Please return every line of the material verbatim and skip any images.

Exercise material

━━━━━━━━━━━━━━━━

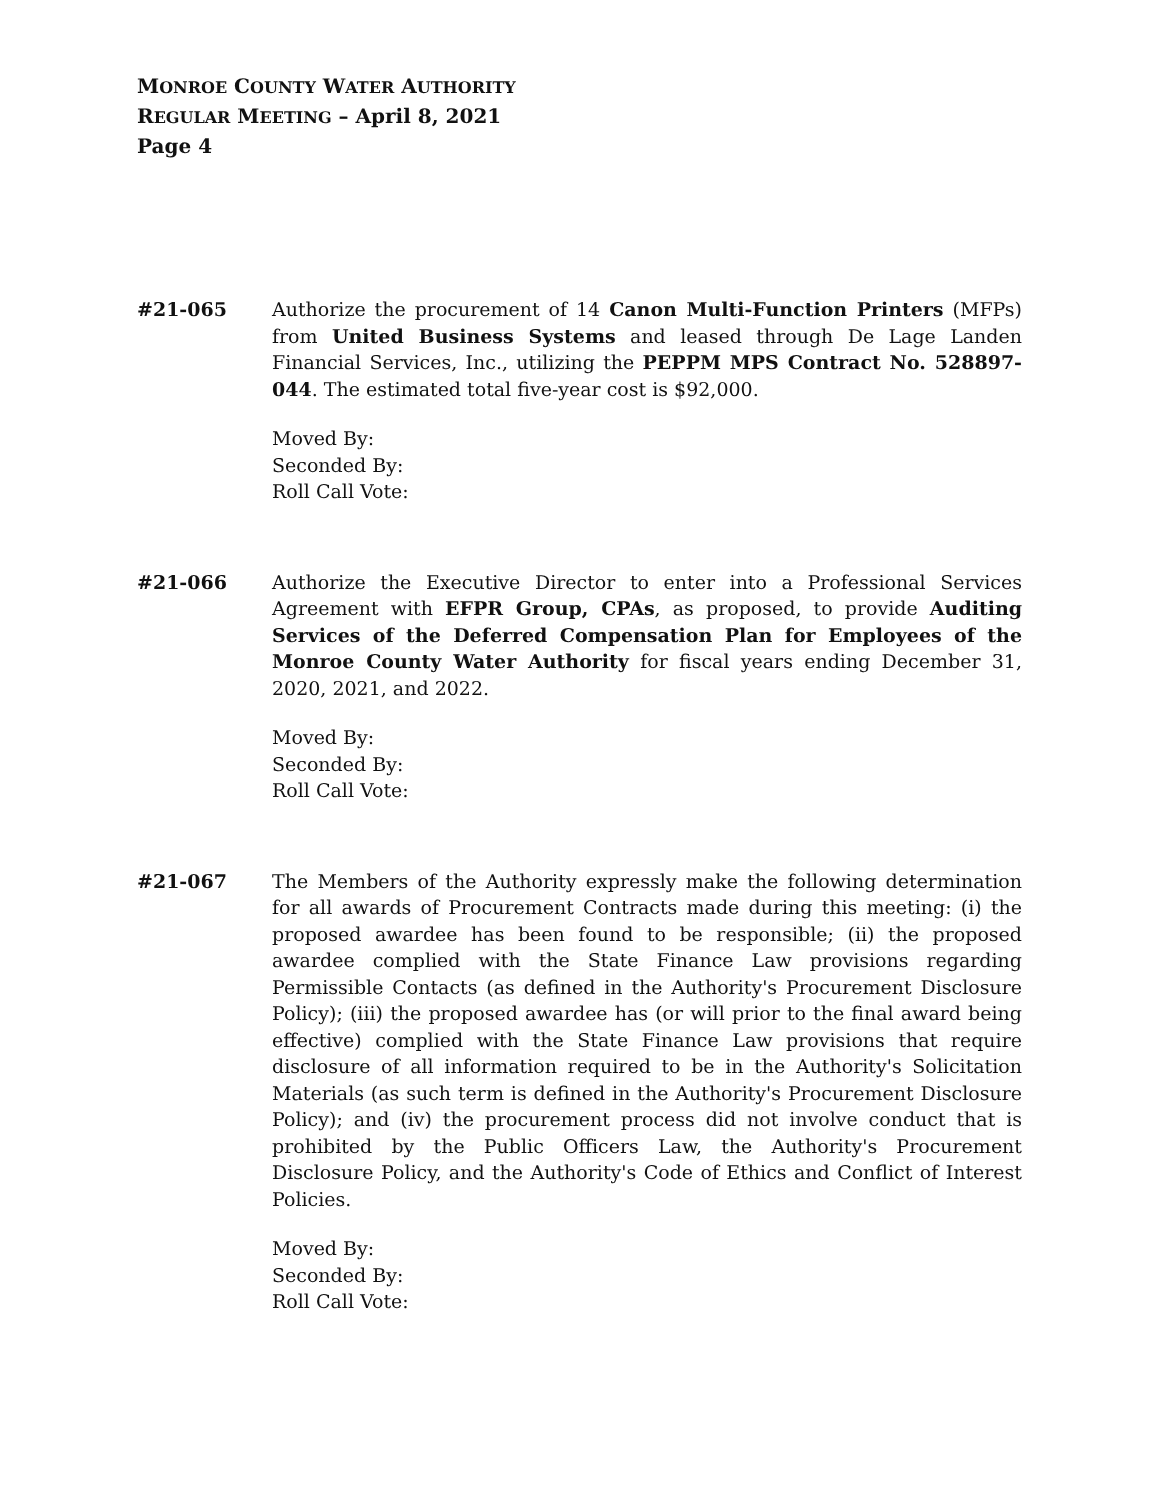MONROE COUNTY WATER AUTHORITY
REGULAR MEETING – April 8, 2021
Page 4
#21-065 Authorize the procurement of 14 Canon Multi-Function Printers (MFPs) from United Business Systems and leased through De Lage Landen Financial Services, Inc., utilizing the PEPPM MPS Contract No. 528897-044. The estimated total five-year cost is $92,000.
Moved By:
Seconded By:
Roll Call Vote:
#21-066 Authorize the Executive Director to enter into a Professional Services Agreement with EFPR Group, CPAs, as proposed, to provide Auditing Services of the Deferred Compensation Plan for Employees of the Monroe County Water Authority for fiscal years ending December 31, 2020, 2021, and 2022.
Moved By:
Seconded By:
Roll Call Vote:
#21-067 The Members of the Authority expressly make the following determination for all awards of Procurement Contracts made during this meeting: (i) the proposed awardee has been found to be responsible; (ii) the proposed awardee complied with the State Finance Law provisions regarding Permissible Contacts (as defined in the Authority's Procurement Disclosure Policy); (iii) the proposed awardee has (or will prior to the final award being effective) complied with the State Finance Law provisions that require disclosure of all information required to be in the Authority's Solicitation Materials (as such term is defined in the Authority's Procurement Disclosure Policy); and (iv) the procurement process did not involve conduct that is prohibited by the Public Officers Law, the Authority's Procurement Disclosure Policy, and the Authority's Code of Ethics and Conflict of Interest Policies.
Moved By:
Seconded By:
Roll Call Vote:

━━━━━━━━━━━━━━━━

Result for this exercise
MONROE COUNTY WATER AUTHORITY
REGULAR MEETING – April 8, 2021
Page 4
#21-065 Authorize the procurement of 14 Canon Multi-Function Printers (MFPs) from United Business Systems and leased through De Lage Landen Financial Services, Inc., utilizing the PEPPM MPS Contract No. 528897-044. The estimated total five-year cost is $92,000.
Moved By:
Seconded By:
Roll Call Vote:
#21-066 Authorize the Executive Director to enter into a Professional Services Agreement with EFPR Group, CPAs, as proposed, to provide Auditing Services of the Deferred Compensation Plan for Employees of the Monroe County Water Authority for fiscal years ending December 31, 2020, 2021, and 2022.
Moved By:
Seconded By:
Roll Call Vote:
#21-067 The Members of the Authority expressly make the following determination for all awards of Procurement Contracts made during this meeting: (i) the proposed awardee has been found to be responsible; (ii) the proposed awardee complied with the State Finance Law provisions regarding Permissible Contacts (as defined in the Authority's Procurement Disclosure Policy); (iii) the proposed awardee has (or will prior to the final award being effective) complied with the State Finance Law provisions that require disclosure of all information required to be in the Authority's Solicitation Materials (as such term is defined in the Authority's Procurement Disclosure Policy); and (iv) the procurement process did not involve conduct that is prohibited by the Public Officers Law, the Authority's Procurement Disclosure Policy, and the Authority's Code of Ethics and Conflict of Interest Policies.
Moved By:
Seconded By:
Roll Call Vote:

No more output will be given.